The Survival Bandit Problem

Authors: Charles Riou, Junya Honda, Masashi Sugiyama

TMLR 2024 | Venue PDF | Archive PDF | Plain Text | LLM Run Details

Reproducibility Variable Result LLM Response
Research Type Experimental In this section, we evaluate the empirical performance of the algorithms EXPLOIT-UCB and EXPLOITUCB-DOUBLE (for various parameters n) that we introduced in this paper. The survival regret of the algorithms considered is given in Figure 4. All the curves are averages over 200 simulations. The corresponding average survival time min(T, τ(B, π)) of the algorithms is given in Table 2. The average proportion of ruins of the algorithms is given in Table 3.
Researcher Affiliation Academia Charles Riou EMAIL The University of Tokyo & RIKEN Center for AIP Tokyo, Japan; Junya Honda EMAIL Kyoto University & RIKEN Center for AIP Kyoto, Japan; Masashi Sugiyama EMAIL RIKEN Center for AIP & The University of Tokyo Tokyo, Japan
Pseudocode Yes Algorithm 1 EXPLOIT-UCB(B) and Algorithm 2 EXPLOIT-UCB-DOUBLE are provided, detailing the procedures of the proposed algorithms.
Open Source Code No The paper does not contain any explicit statement about providing open-source code for the described methodology, nor does it include links to a code repository.
Open Datasets No The paper defines specific multinomial arm distributions (F(1) to F(12)) for its simulated bandit problem, rather than utilizing or providing access to a publicly available dataset. There is no mention of existing benchmark datasets or specific links/citations for data access.
Dataset Splits No The paper describes a multi-armed bandit problem with custom-defined arm distributions for simulations.
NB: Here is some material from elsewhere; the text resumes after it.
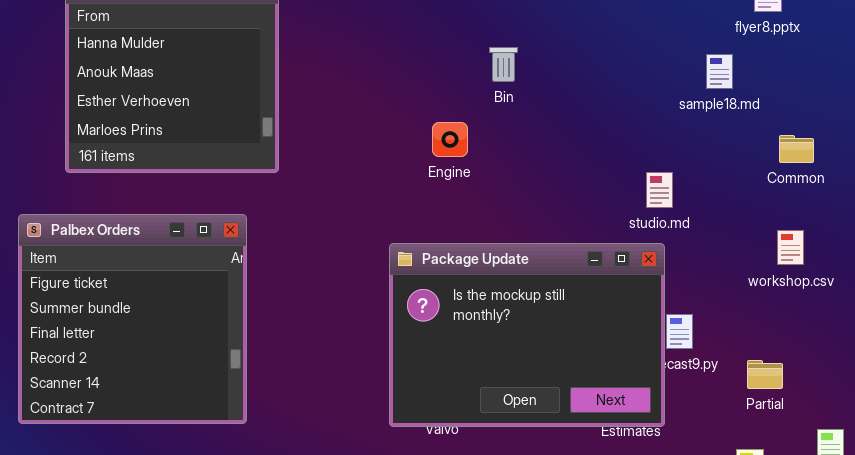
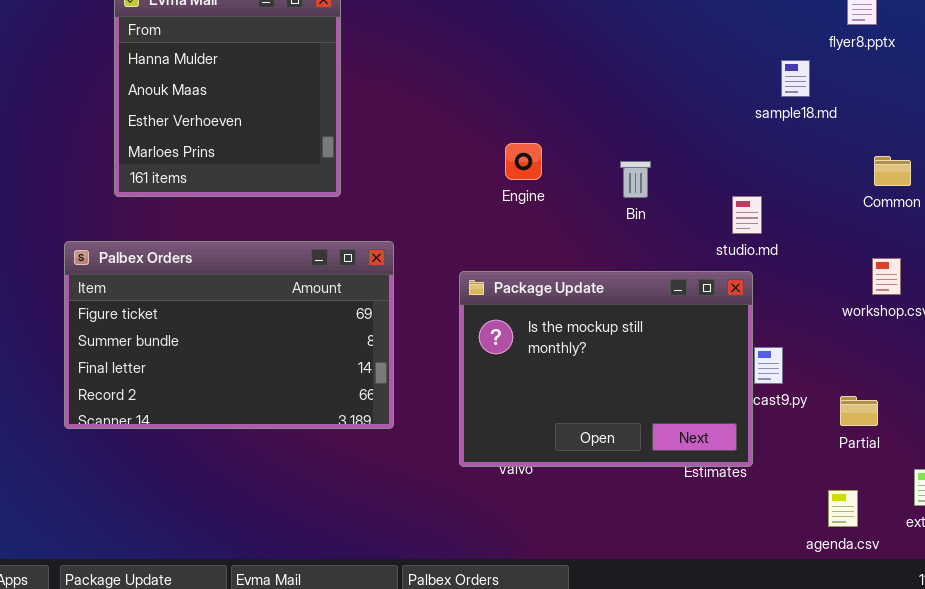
Bin: [489,47,518,82] -> [620,161,651,198], moved
sample18.md: [706,54,733,89] -> [781,60,810,97], moved
Palbex Orders: [18,214,247,424] -> [64,241,394,429], resized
This setup does not involve traditional training, validation, or test dataset splits typically found in supervised learning tasks.
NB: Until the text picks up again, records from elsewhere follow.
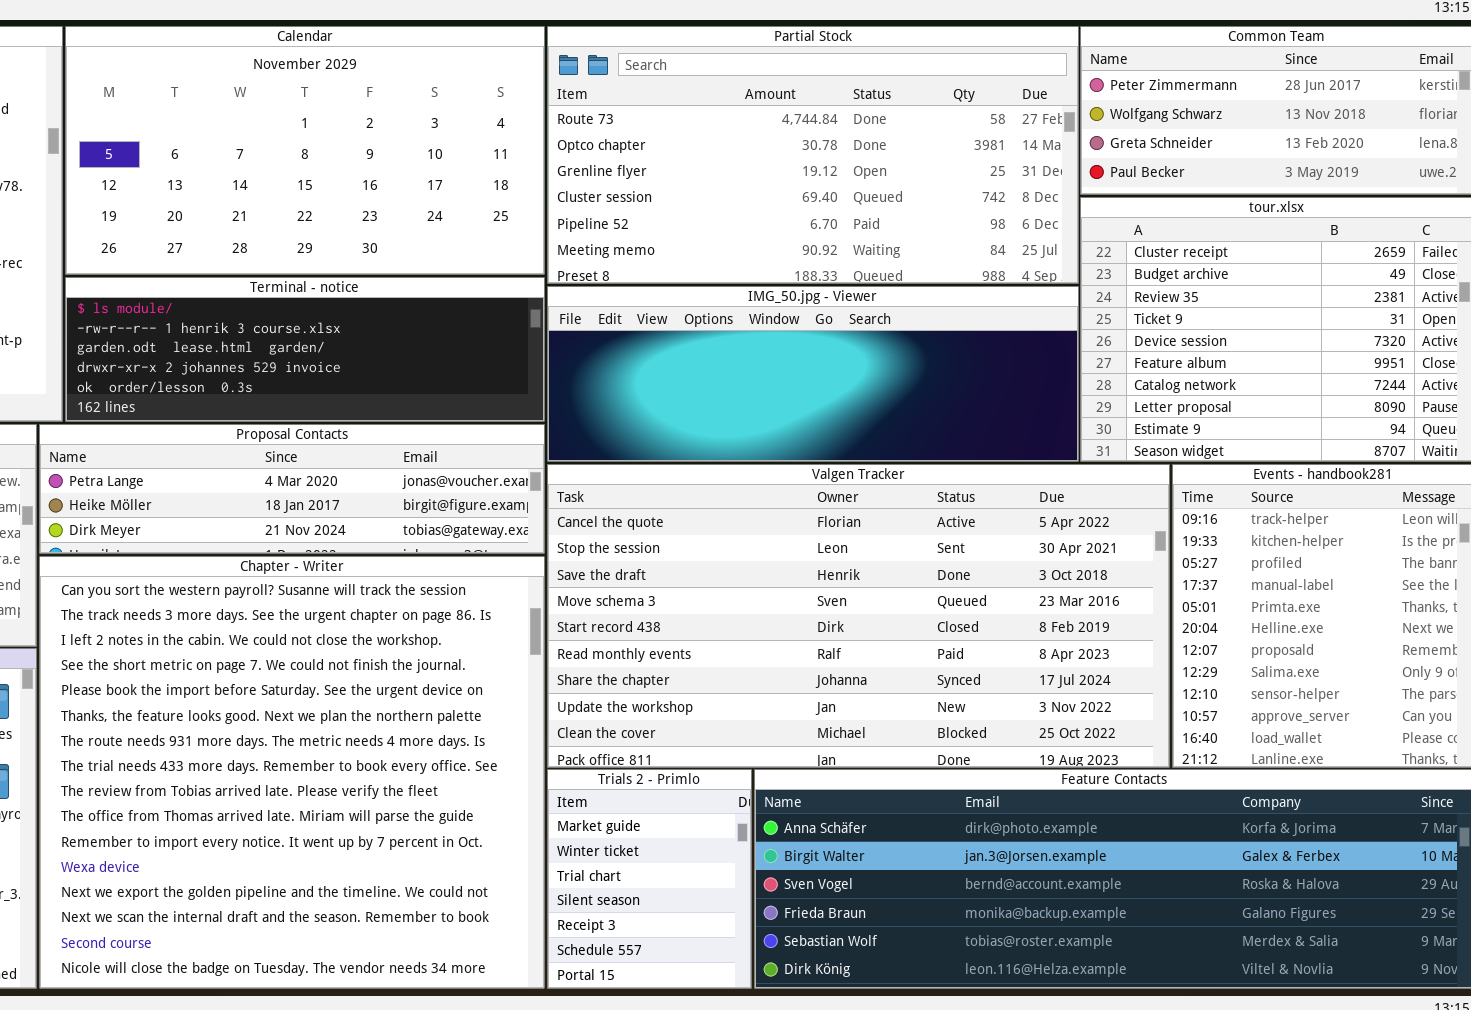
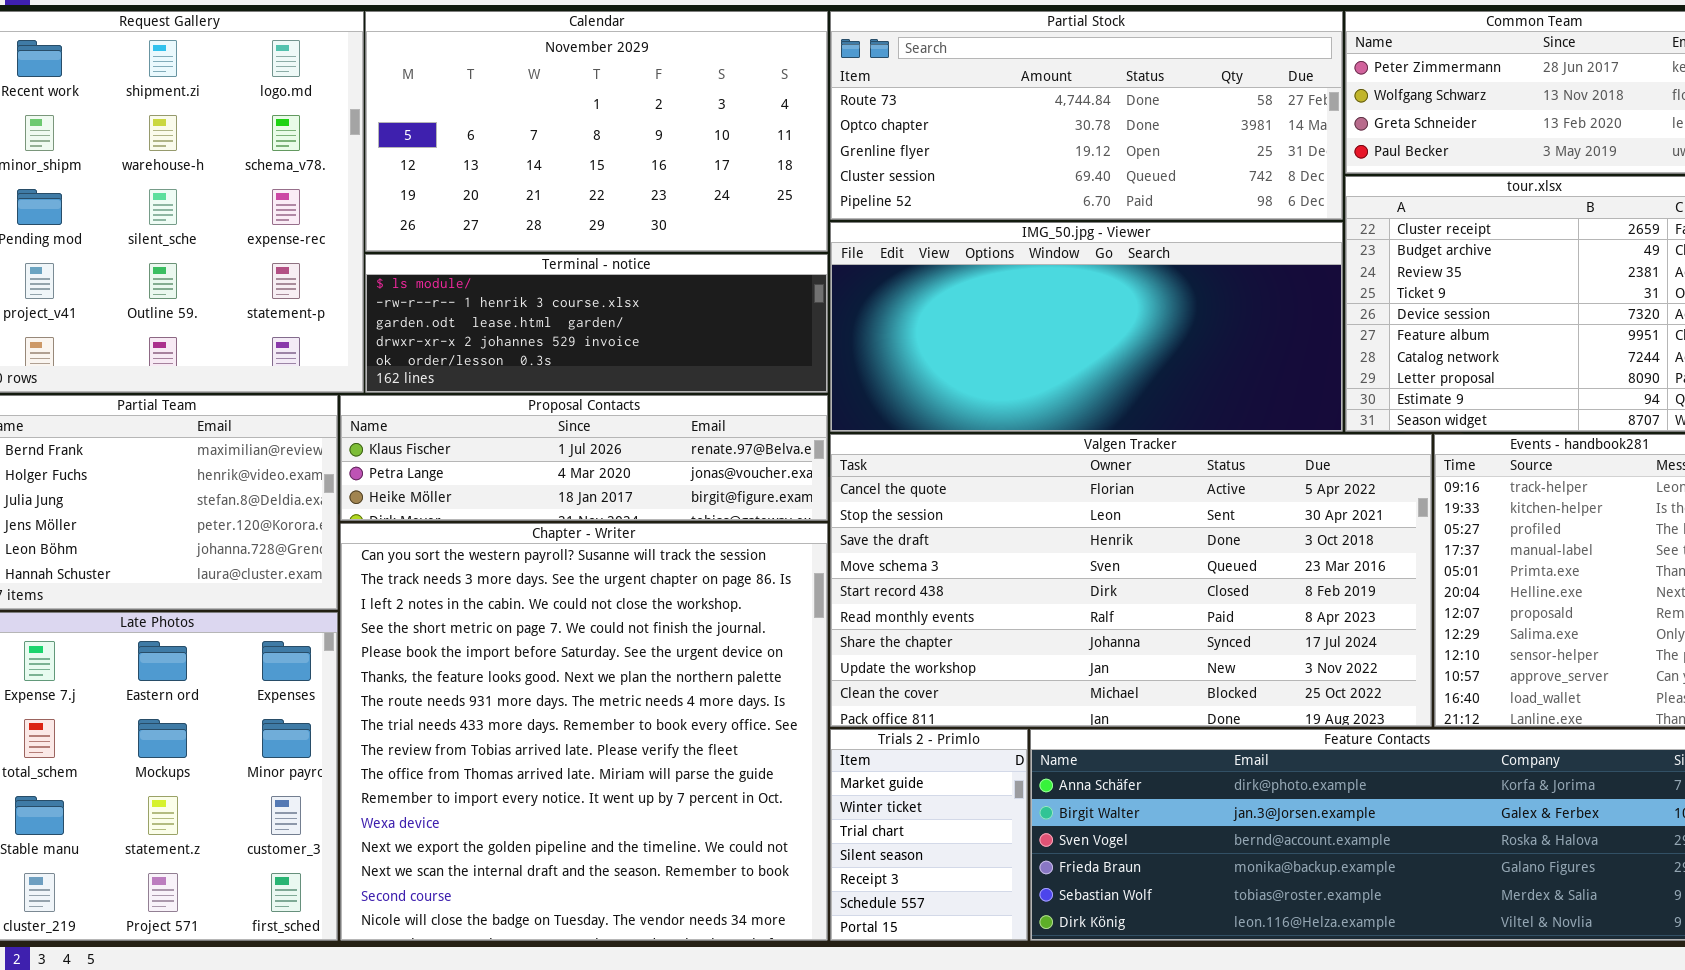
Partial Stock: [547,26,1079,284] -> [830,11,1343,220], resized
IMG_50.jpg - Viewer: [547,286,1079,462] -> [830,222,1343,432], resized
Proposal Contacts: [39,424,545,554] -> [340,395,828,521], scrolled up 1 row

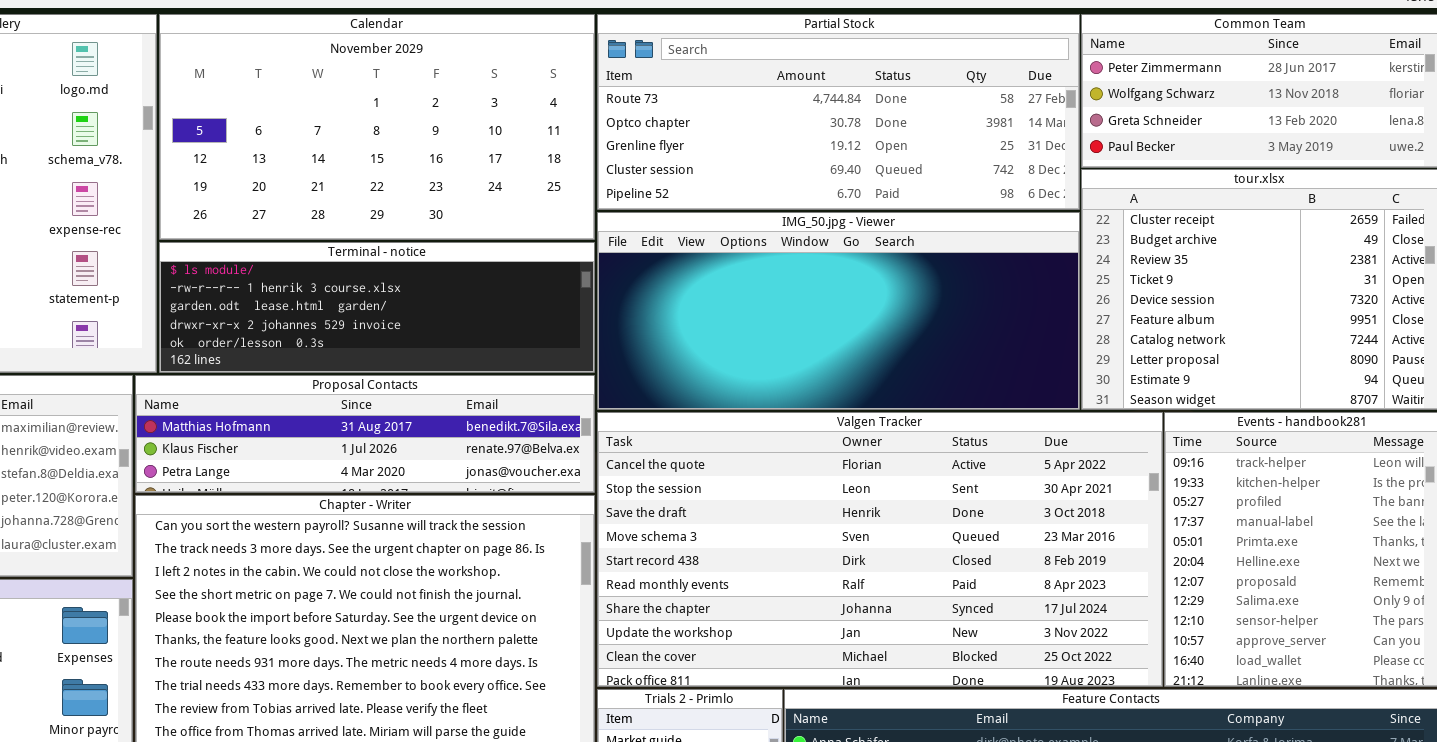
Proposal Contacts: [340,395,828,521] -> [135,375,595,493], scrolled up 1 row

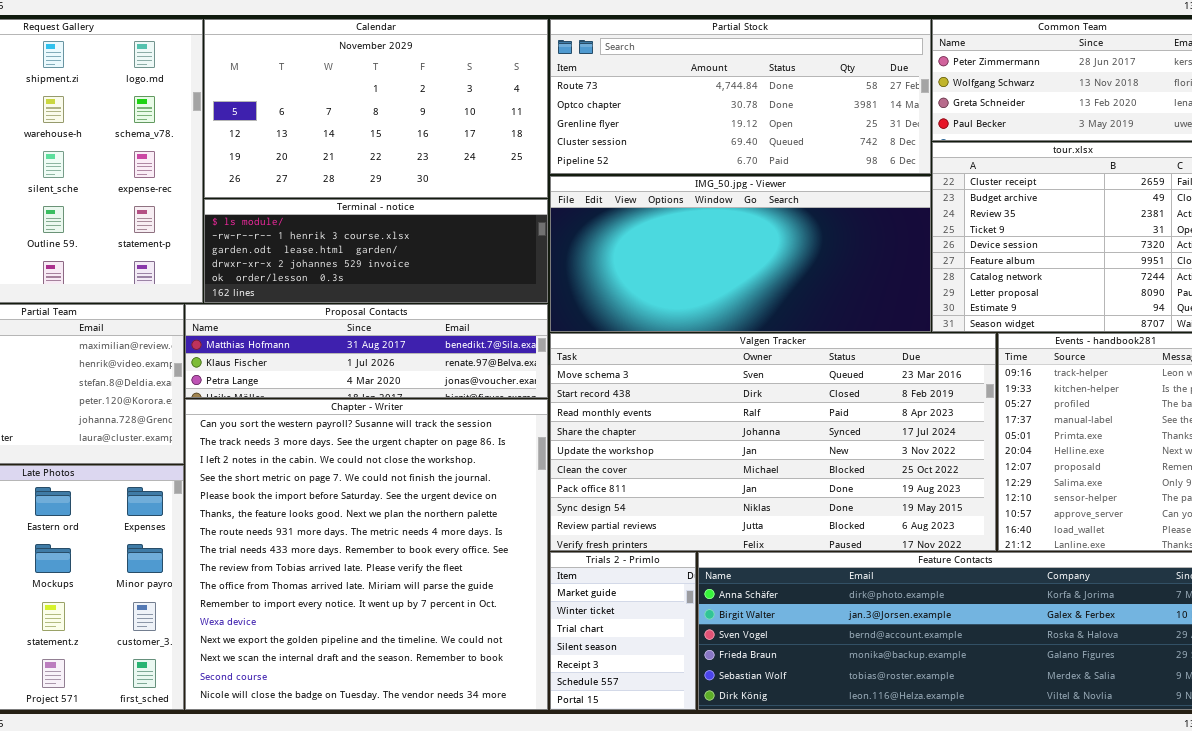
Valgen Tracker: [597,412,1163,687] -> [550,333,996,551], scrolled down 3 rows

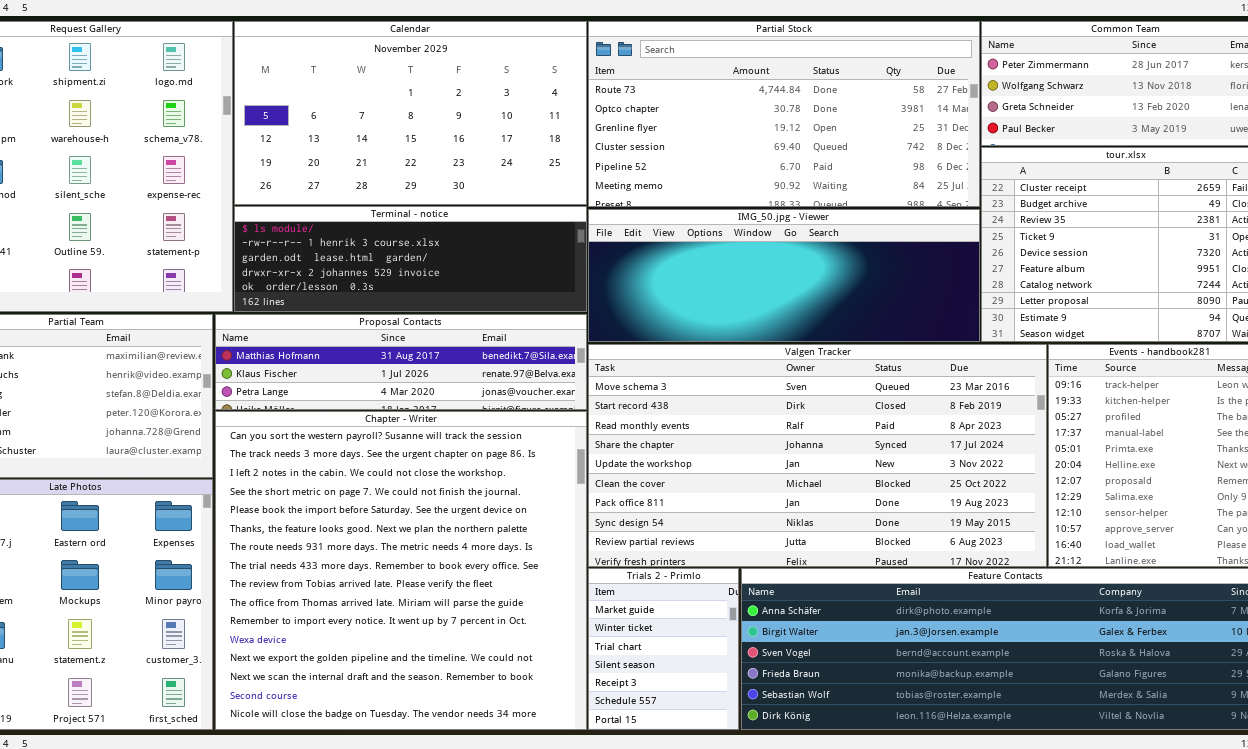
Partial Stock: [550,19,931,174] -> [588,21,980,207], resized
IMG_50.jpg - Viewer: [550,176,931,332] -> [588,209,980,342], resized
Hardware Specification No The paper does not specify any particular hardware components, such as GPU or CPU models, memory, or details of a computing cluster, used for running the experiments.
Software Dependencies No The paper does not mention any specific software dependencies or libraries with version numbers (e.g., Python, PyTorch, specific solvers) that would be required to reproduce the experiments.
Experiment Setup Yes The paper details the experimental setting in Section 8.1, including the horizon T = 20000, K = 3 multinomial arms, and the specific probability distributions F(1) through F(12) used. It also specifies the parameters n = {1, log T, 100} for EXPLOIT-UCB-DOUBLE.